Since the new boardwalk's completion, Myrtle Beach has received rave reviews. The National Geographic Magazine has recently ranked the Myrtle Beach Boardwalk as number three in the "Top Boardwalks in the United States," while Travel and Leisure Magazine has given the boardwalk the national number two spot. Longtime visitors, perhaps the best gauge in such a competition, have agreed and have unanimously said that the boardwalk is the perfect "go to" destination to enjoy the best of Myrtle Beach, effectively serving as a wide walkway that just barely separates the white sand beaches from the cool oceanfront attractions.
Today, the Myrtle Beach boardwalk is a wide oceanfront walkway which features countless benches overlooking the ocean, plenty of elbow room for thousands of visitors, and a canopy of overhead lights and American flags to guide the way. Bordering both the beach and many of Myrtle Beach's best loved attractions, restaurants, and shopping centers, the boardwalk is an effective "go-between," allowing visitors to enjoy both the wide open Atlantic views, and the cool commercial hotspots that has made this community a star on the East Coast vacation front.
Several promenades and commercialized sections gives the boardwalk an almost carnival-like atmosphere, although visitors will still find ample benches close to the oceanfront railings to relax and take in the water views. Local resorts, hotels, and motels now feature boardwalk-front accommodations, and visitors will find ample restaurants, bars, and shops adjacent to the wooden walkways. Skee-ball games, boutique shopping, and fresh seafood meals on a covered patio overlooking both the boardwalk and the oceanfront are always in season, and vacationers are always within strolling distance of big name attractions like Myrtle Beach's acclaimed amusement park and arcade, and local museums like Ripley's Believe it or Not or the Magiquest Center. The main promenade is especially popular, and features the renowned "Sky wheel," a towering Ferris wheel that boasts uninterrupted views of the Atlantic Ocean in the distance.

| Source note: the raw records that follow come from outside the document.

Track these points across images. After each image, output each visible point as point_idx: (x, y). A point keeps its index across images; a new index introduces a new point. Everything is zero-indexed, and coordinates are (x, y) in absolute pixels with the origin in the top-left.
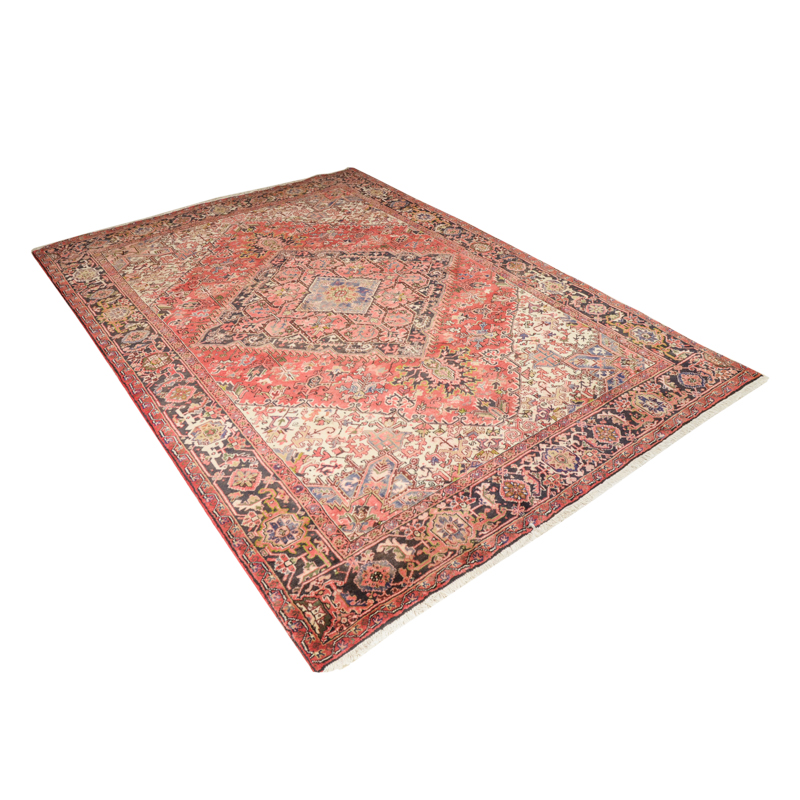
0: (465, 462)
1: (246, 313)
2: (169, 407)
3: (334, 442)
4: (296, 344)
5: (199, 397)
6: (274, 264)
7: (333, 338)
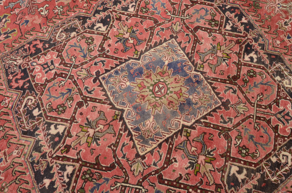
6: (17, 88)
7: (240, 172)
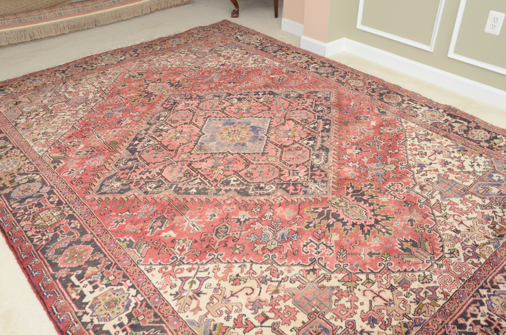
0: (406, 320)
1: (142, 158)
2: (62, 274)
3: (255, 305)
4: (197, 189)
5: (97, 258)
6: (164, 107)
7: (234, 181)
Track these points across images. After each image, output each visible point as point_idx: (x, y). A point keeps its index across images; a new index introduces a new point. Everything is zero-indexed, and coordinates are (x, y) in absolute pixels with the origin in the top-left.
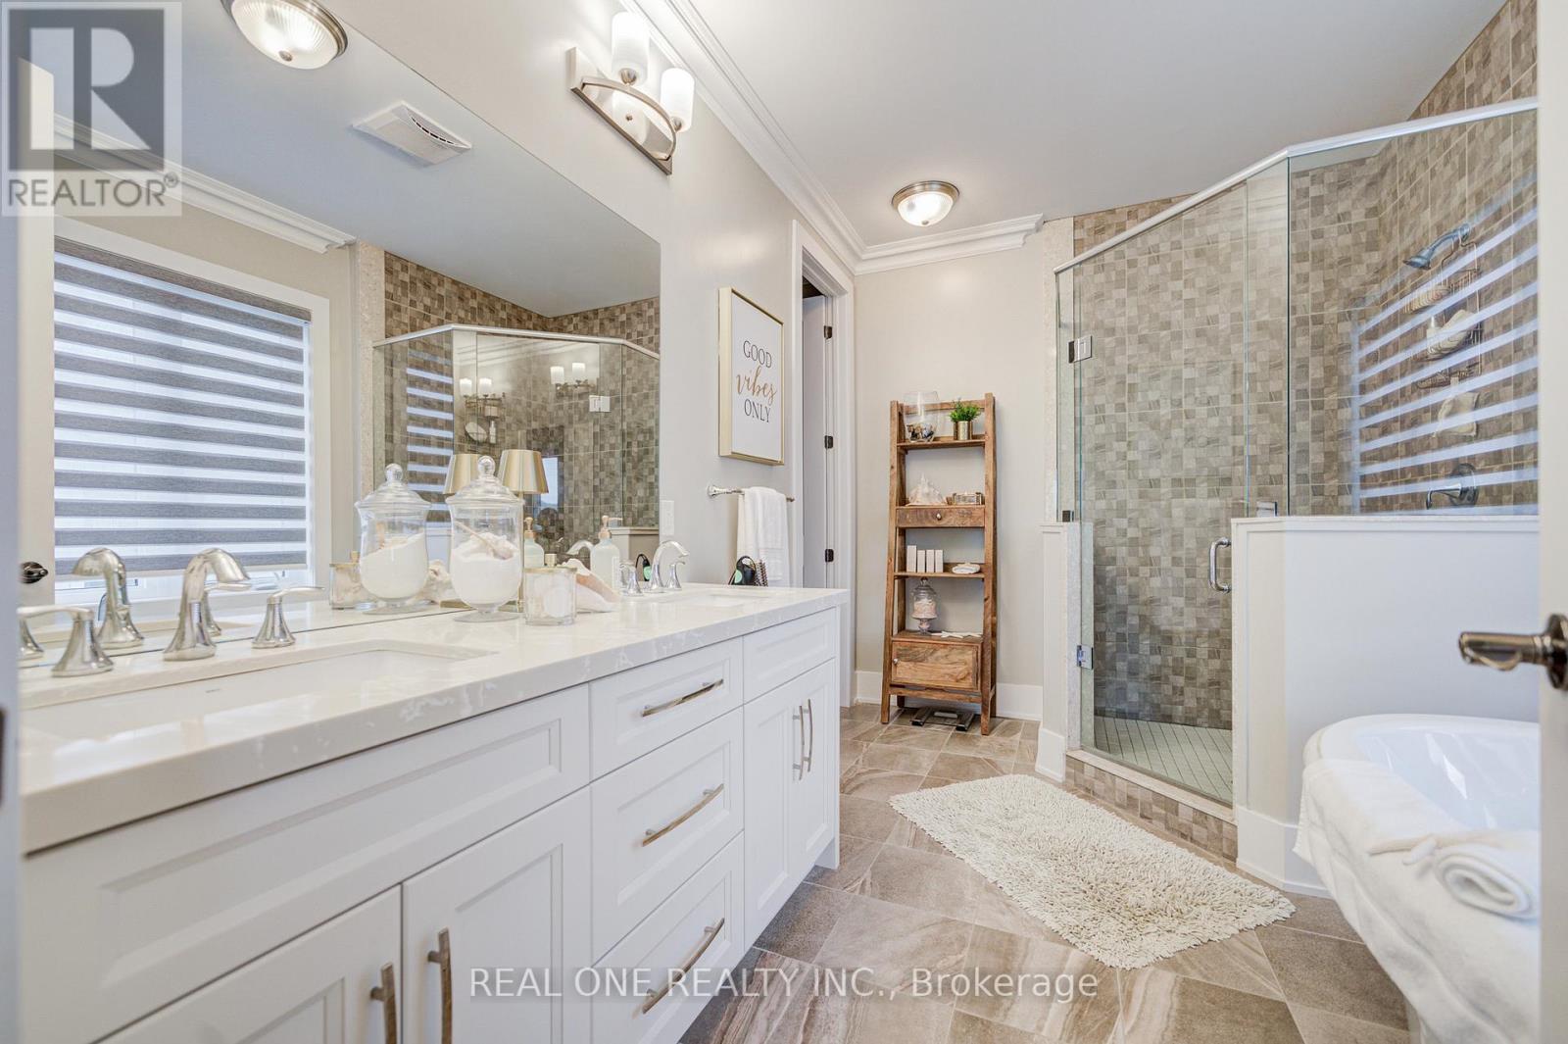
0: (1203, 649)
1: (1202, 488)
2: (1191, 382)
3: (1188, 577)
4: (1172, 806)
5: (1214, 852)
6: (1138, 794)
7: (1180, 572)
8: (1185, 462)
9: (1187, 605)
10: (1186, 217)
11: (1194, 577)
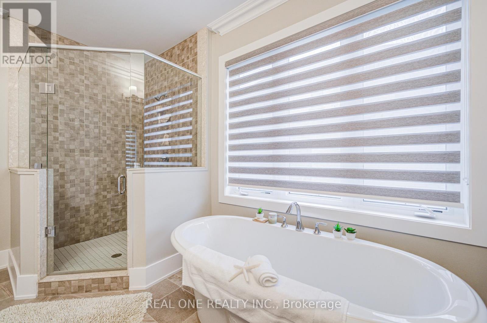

Longtime Myrtle Beach vacationers will be pleasantly surprised by the new Myrtle Beach Boardwalk, a startling recreation of the 1940s and 1950s original, and an incredibly easy transport to the bars, beaches, restaurants and attractions that have made this coastal town one of the Eastern Seaboard's most recognized fun vacation destinations. Open to the public, and enjoyed by visitors of all ages, the Myrtle Beach Boardwalk both honors the community's past, and leads Myrtle Beach into the future with handicapped accessible facilities and plenty of room to roam.
Check out this local landmark in its current state, and come back in the future to admire the 4+ mile expansion, and it will quickly become clear why Myrtle Beach still holds the crown as the king of the East Coast vacation destinations.